2. Nuove istituzioni

Molto si è parlato, in tempi recenti, della possibilità di costruire e inventare nuove istituzioni, alternative a quelle statali, a partire da pratiche politiche esistenti, dall’agire in comune, dall’uso della vita. La definizione stessa di istituzioni è stata ampliata rispetto a quella tradizionale: non più solo come argini agli eccessi del potere, le si può oggi vedere come espressioni di autogoverno collettivo, di riappropriazione della produzione e di ridistribuzione della ricchezza. In un orizzonte di creatività istituzionale, come si può assicurare efficacia, carattere espansivo e riproducibilità delle nuove istituzioni?
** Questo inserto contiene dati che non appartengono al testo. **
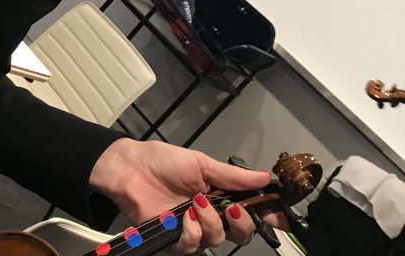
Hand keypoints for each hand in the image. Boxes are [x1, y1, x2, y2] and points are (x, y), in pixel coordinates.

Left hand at [89, 139, 285, 253]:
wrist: (129, 168)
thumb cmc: (161, 161)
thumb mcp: (200, 163)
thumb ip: (232, 176)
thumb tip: (265, 176)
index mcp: (221, 195)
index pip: (251, 211)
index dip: (268, 216)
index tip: (279, 218)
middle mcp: (211, 214)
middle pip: (241, 234)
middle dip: (242, 224)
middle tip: (232, 209)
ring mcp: (193, 228)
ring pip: (218, 240)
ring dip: (211, 223)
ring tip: (196, 203)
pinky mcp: (175, 238)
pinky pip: (193, 246)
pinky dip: (192, 233)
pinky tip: (184, 217)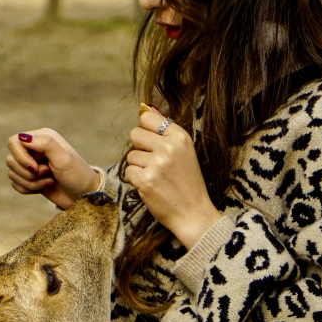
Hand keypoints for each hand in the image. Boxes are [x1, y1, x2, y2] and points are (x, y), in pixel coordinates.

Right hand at [5, 128, 98, 209]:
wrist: (83, 195)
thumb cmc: (77, 174)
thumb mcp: (63, 158)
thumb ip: (45, 143)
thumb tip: (23, 137)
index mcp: (41, 137)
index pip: (14, 142)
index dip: (21, 157)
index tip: (36, 167)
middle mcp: (34, 148)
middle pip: (10, 159)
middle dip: (28, 172)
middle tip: (48, 173)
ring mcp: (30, 164)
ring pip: (12, 173)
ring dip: (31, 182)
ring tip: (49, 181)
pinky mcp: (29, 178)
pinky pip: (15, 184)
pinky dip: (28, 189)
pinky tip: (44, 187)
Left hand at [125, 106, 217, 247]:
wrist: (193, 213)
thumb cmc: (188, 183)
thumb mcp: (184, 151)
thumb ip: (165, 131)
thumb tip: (144, 108)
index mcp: (180, 137)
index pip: (147, 117)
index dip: (144, 129)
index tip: (150, 140)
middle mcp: (169, 147)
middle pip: (134, 133)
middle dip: (138, 147)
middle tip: (152, 161)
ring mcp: (156, 164)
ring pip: (130, 155)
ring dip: (138, 167)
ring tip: (156, 177)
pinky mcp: (145, 180)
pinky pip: (128, 171)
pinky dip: (136, 180)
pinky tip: (150, 186)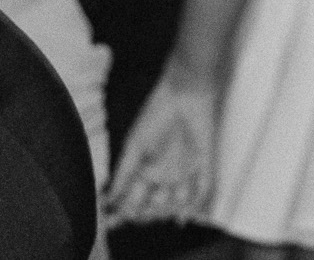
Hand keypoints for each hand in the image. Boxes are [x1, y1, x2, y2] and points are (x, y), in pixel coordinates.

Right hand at [105, 64, 216, 225]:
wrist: (184, 92)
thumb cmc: (156, 114)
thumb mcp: (135, 144)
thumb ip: (123, 172)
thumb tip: (108, 199)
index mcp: (146, 169)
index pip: (135, 198)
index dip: (127, 210)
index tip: (118, 220)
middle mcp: (165, 173)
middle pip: (155, 204)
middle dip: (147, 211)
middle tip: (142, 212)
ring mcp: (186, 169)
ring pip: (178, 200)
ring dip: (169, 208)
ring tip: (160, 207)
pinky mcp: (205, 162)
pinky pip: (204, 187)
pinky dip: (196, 202)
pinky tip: (186, 213)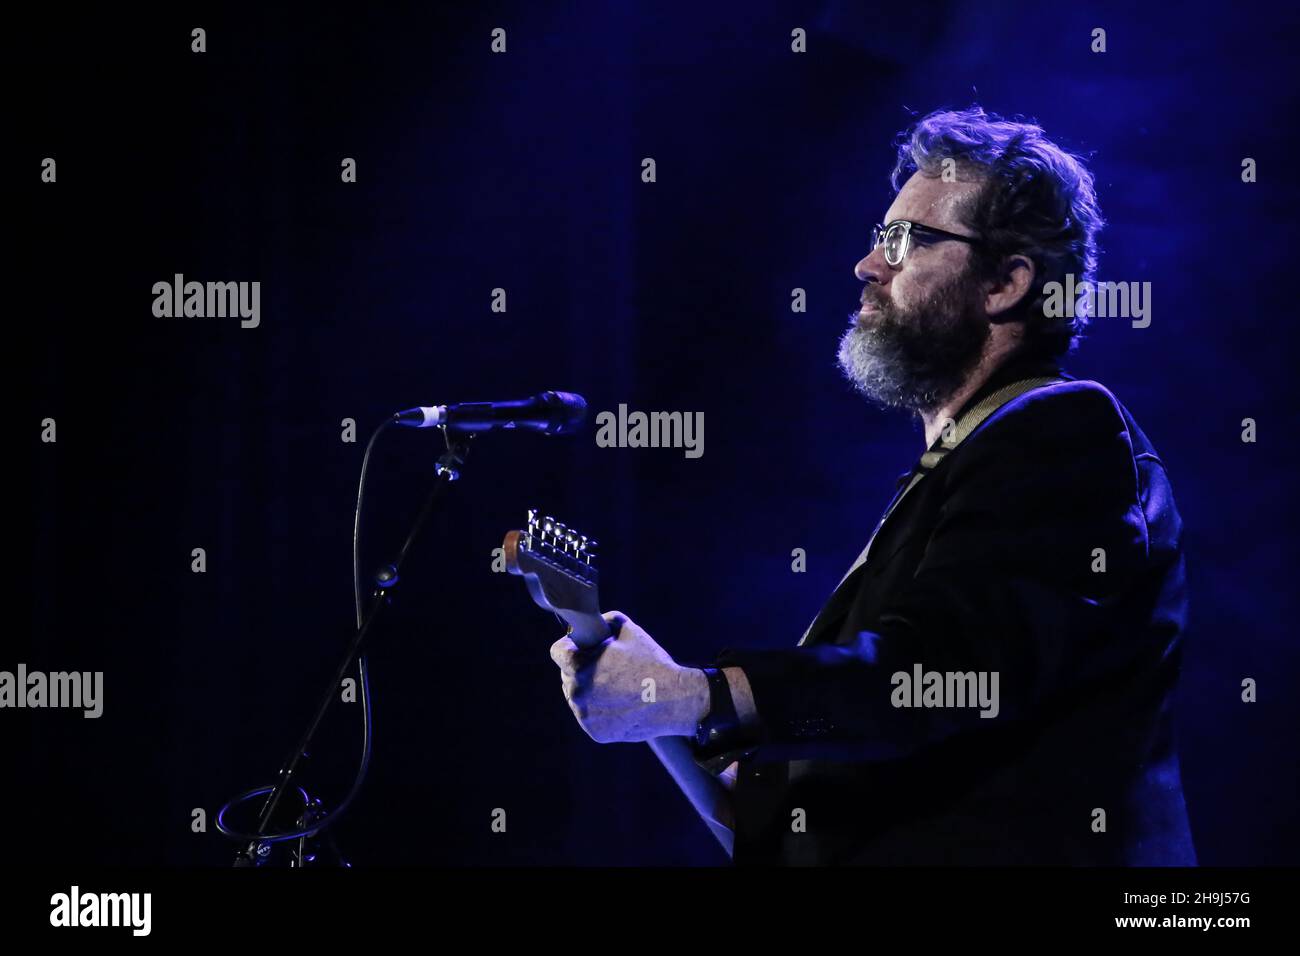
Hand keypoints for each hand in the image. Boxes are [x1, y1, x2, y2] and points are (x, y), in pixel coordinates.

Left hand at [549, 611, 709, 742]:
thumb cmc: (652, 663)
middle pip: (568, 676)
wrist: (675, 700)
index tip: (582, 647)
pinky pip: (591, 716)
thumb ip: (606, 621)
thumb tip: (596, 625)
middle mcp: (576, 693)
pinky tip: (620, 704)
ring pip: (578, 697)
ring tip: (617, 687)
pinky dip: (600, 710)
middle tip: (607, 668)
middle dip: (582, 669)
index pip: (558, 652)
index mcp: (579, 666)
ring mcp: (585, 715)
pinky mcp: (596, 732)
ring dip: (590, 690)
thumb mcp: (630, 630)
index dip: (570, 646)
Ed è possibile un rimodellamento in senso comunista delle istituzioni esistenti, in primo luogo quelle del welfare?

3. Federalismo

Ne La guerra civile in Francia Marx definisce la Comune «una forma politica fondamentalmente espansiva», antitetica all’impero e contrapposta allo Stato centralizzato, un organismo che può divenire «la forma politica anche del più piccolo borgo», organizzata sulla base di principi assembleari e come espressione dell’«autogoverno dei produttori». A partire dall’esperienza della Comune, è oggi possibile una riformulazione progressiva del concetto di federalismo, inteso come federazione di esperienze di autogoverno e strumento di diffusione del potere?

4. Diritto

Nell’attuale scenario neoliberale ci troviamo di fronte a una ipertrofia normativa e ad una moltiplicazione delle sedi di deliberazione. Il diritto nella sua doppia natura di lex e ius, nel suo valore di pratica discorsiva e potere performativo, parrebbe tuttavia poter rivestire un ruolo strategico per un rinnovamento politico radicale. Alcuni esperimenti, nati all’interno dei movimenti degli ultimi anni, si sono avvalsi di un contropotere regolativo (carte, statuti, regolamenti…) e hanno mirato a un uso alternativo del diritto vigente. Il diritto e la forma giuridica ripropongono comunque modalità di valorizzazione del capitale o esistono spazi, scarti, eccedenze che possano metterlo al servizio della rivoluzione comunista? Ha senso, in quest’ottica, la difesa delle Costituzioni che una parte della sinistra erige a vessillo?

5. Democrazia

Dinnanzi alla frattura evidente che si è oramai prodotta tra capitalismo neoliberale e democrazia, occorre forse ripensare quest’ultima in senso insurrezionale e tumultuario, come nelle pagine marxiane sulla Comune. Concepita in questi termini di autogoverno tumultuario, la democrazia potrebbe rimettere al centro della politica l’esercizio del potere costituente. In che modo declinare il concetto contro la sua volgarizzazione liberale e contro le continue distorsioni democratiche effettuate in nome della presunta democrazia?

6. Organizzazione

Nel Manifesto è cruciale il tema dell’«organizzazione dei proletari in classe e quindi in partito politico». Marx stesso si spese con forza per la costituzione e lo sviluppo dell’Associazione Internazionale degli Operai, più nota come Prima Internazionale. Nel corso del Novecento, a imporsi è stata la questione relativa alla coscienza di classe e all’azione del partito come strumento capace di produrre coscienza rivoluzionaria in seno alla classe operaia. Di fronte alla crisi profonda che oggi investe i partiti, sempre più privi di un radicamento sociale, incapaci di dar forma, rispondere e guidare i bisogni comuni, come si possono ripensare le forme e i contenuti dell’organizzazione comunista?